Today, the National Institute for Health and Clinical Excellence (NICE) published final guidance on the use of rimonabant (brand name Acomplia) in the treatment of overweight and obese patients.
The guidance recommends rimonabant, manufactured by sanofi-aventis, as an addition to diet and exercise for obese or overweight adults who have tried or cannot take other weight-loss drugs, such as orlistat and sibutramine.

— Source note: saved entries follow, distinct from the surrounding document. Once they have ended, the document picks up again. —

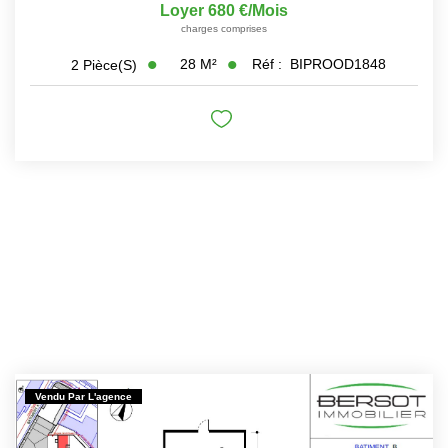
Loyer 680 €/mois
charges comprises
28
M²
Réf :
BIPROOD1848
2
Pièce(s)
Vendu Par L'agence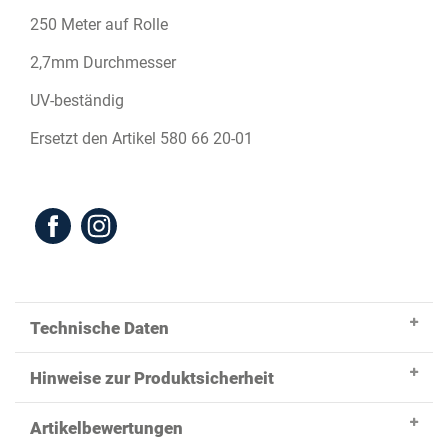
250 Meter auf Rolle
2,7mm Durchmesser
UV-beständig
Ersetzt den Artikel 580 66 20-01
Technische Daten
Hinweise zur Produktsicherheit
Artikelbewertungen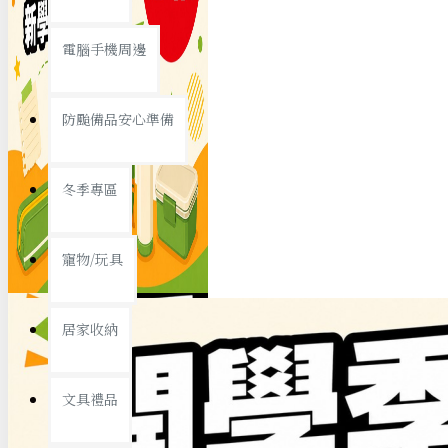
查看更多
電腦手機周邊
節慶熱賣
防颱備品安心準備
冬季專區
春節/新年
寵物/玩具
中秋節
兒童節
居家收納
情人節
查看更多
文具禮品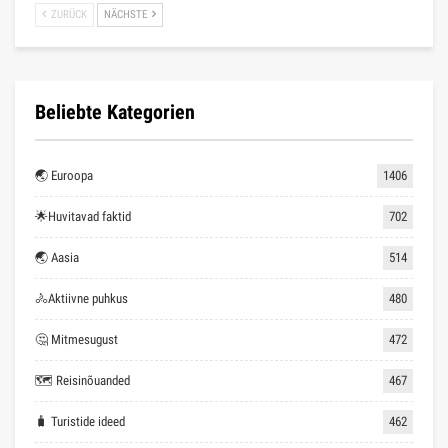
ZURÜCK
NÄCHSTE
Beliebte Kategorien
🌏 Euroopa
1406
🌟Huvitavad faktid
702
🌏 Aasia
514
🚴Aktiivne puhkus
480
🤔 Mitmesugust
472
🗺 Reisinõuanded
467
🧳 Turistide ideed
462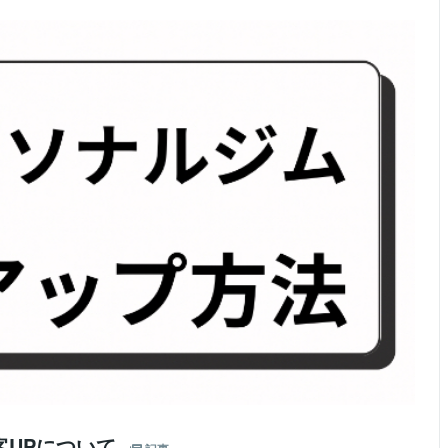
客UPについて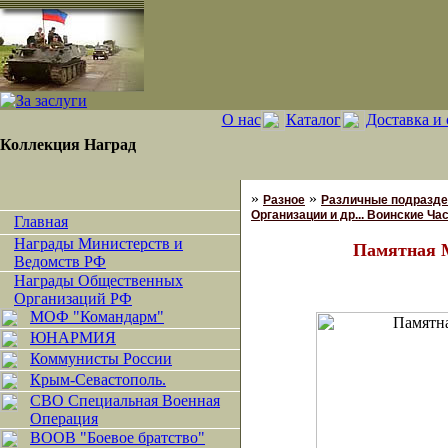
О нас
Каталог
Доставка и 
Коллекция Наград
»
»
Разное
Различные подразде
Организации и др... Воинские Ча
Главная
Награды Министерств и
Памятная 
Ведомств РФ
Награды Общественных
Организаций РФ
МОФ "Командарм"
ЮНАРМИЯ
Коммунисты России
Крым-Севастополь.
СВО Специальная Военная
Операция
ВООВ "Боевое братство"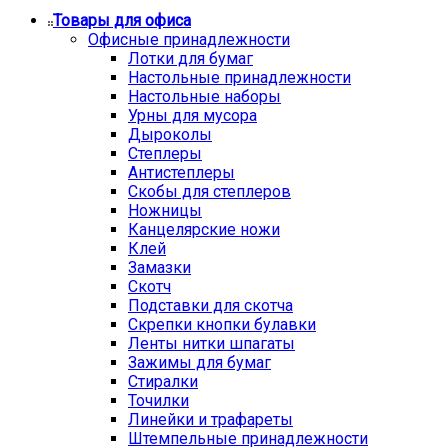
Товары для офиса
Офисные принадлежности
Лотки для бумаг
Настольные принадлежности
Настольные наборы
Урны для мусора
Дыроколы
Степлеры
Антистеплеры
Скобы для степлеров
Ножницы
Канцелярские ножи
Клей
Замазки
Скотч
Подставки для скотча
Скрепки кнопки булавки
Ленты нитки шпагаты
Зажимы для бумаг
Стиралки
Точилки
Линейки и трафареты
Штемпельные принадлежности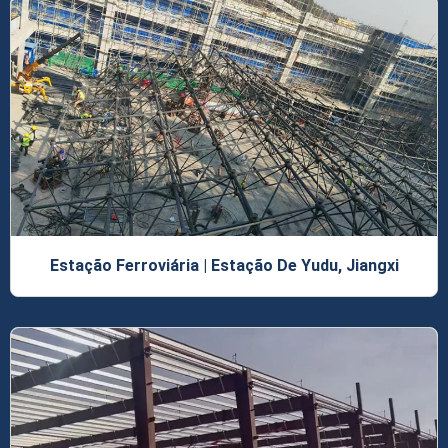
Estação Ferroviária | Estação De Yudu, Jiangxi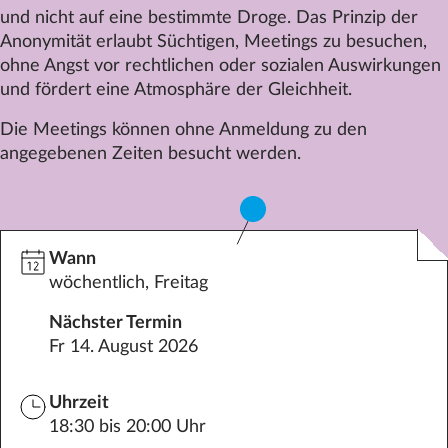
und nicht auf eine bestimmte Droge. Das Prinzip der
Datenschutz
Anonymität erlaubt Süchtigen, Meetings zu besuchen,
Impressum
ohne Angst vor rechtlichen oder sozialen Auswirkungen
und fördert eine Atmosphäre der Gleichheit.
Kontakt
Die Meetings können ohne Anmeldung zu den
angegebenen Zeiten besucht werden.
Wann
wöchentlich, Freitag
Nächster Termin
Fr 14. August 2026
Uhrzeit
18:30 bis 20:00 Uhr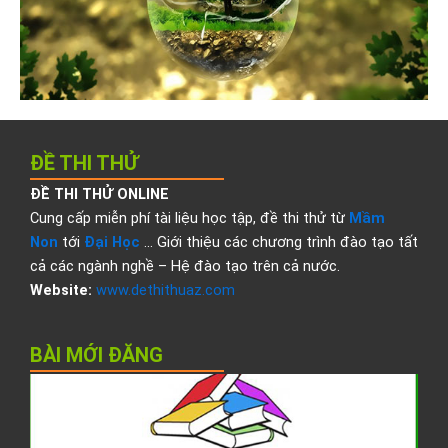
ĐỀ THI THỬ
ĐỀ THI THỬ ONLINE
Cung cấp miễn phí tài liệu học tập, đề thi thử từ
Mầm
Non
tới
Đại Học
… Giới thiệu các chương trình đào tạo tất
cả các ngành nghề – Hệ đào tạo trên cả nước.
Website:
www.dethithuaz.com
BÀI MỚI ĐĂNG
Đ
t
t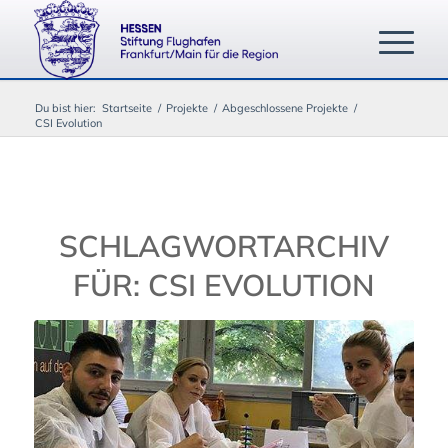
Du bist hier:
Startseite
/
Projekte
/
Abgeschlossene Projekte
/
CSI Evolution
SCHLAGWORTARCHIV
FÜR:
CSI EVOLUTION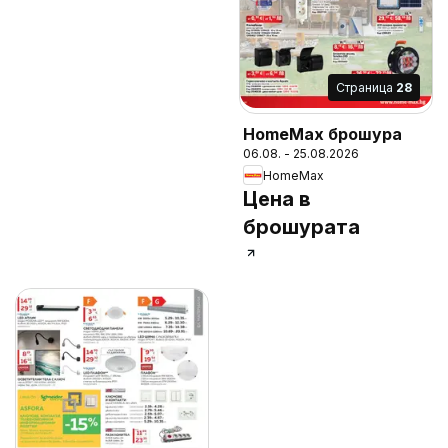
Cтраница
28
HomeMax брошура
06.08. - 25.08.2026
HomeMax
Цена в
брошурата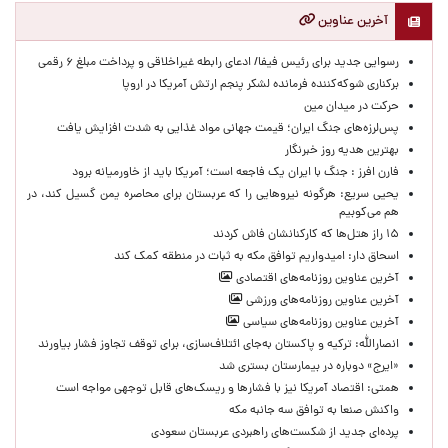
آخرین عناوین
رسوایی جدید برای رئیس فیفا/ ادعای رابطه غیراخلاقی و پرداخت مبلغ ۶ رقمی
برکناری شوکه‌کننده فرمانده لشکر پنجم ارتش آمریکا در اروپا
حركت در ميدان مين
پس‌لرزه‌های جنگ ایران؛ قیمت جهانی مواد غذایی به شدت افزایش یافت
بهترین هدیه روز خبرنگار
فارن افرز : جنگ با ایران یک فاجعه است؛ آمریکا باید از خاورمیانه برود
یحیی سریع: هرگونه نیروهایی را که عربستان برای محاصره یمن گسیل کند، در
هم می‌کوبیم
۱۵ راز هتل‌ها که کارکنانشان فاش کردند
اسحاق دار: امیدواریم توافق مکه به ثبات در منطقه کمک کند
آخرین عناوین روزنامه‌های اقتصادی
آخرین عناوین روزنامه‌های ورزشی
آخرین عناوین روزنامه‌های سیاسی
انصارالله: ترکیه و پاکستان به‌جای ائتلاف‌سازی، برای توقف تجاوز فشار بیاورند
«ایرج» دوباره در بیمارستان بستری شد
همتی: اقتصاد آمریکا نیز با فشارها و ریسک‌های قابل توجهی مواجه است
واکنش صنعا به توافق سه جانبه مکه
پرده‌ای جدید از شکست‌های راهبردی عربستان سعودی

Rimonabant treatment should be continued beyond six months only if patients lose at least 5% of their initial body weight during the treatment. It should be discontinued if the patient returns to their pre-treatment weight.
The guidelines cautioned on prescribing the drug to patients with a history of depressive disorders and urged careful clinical monitoring of any such episodes occurring during treatment.
Andrew Dillon, NICE Chief Executive and Executive Lead for the guideline said:
“The independent advisory committee recommended rimonabant, along with diet and exercise, as a treatment option for adults who are obese or overweight. This is good news for patients for whom orlistat and sibutramine are not effective.
Dr David Haslam, Clinical Director of the National Obesity Forum, said:
“Today’s new guidance from NICE is of real benefit to doctors trying to manage this growing group of patients… We therefore look forward to NHS trusts providing the funding within three months to implement this guidance, as they are obliged to do, so this treatment option can be made available for all patients who could benefit from it.”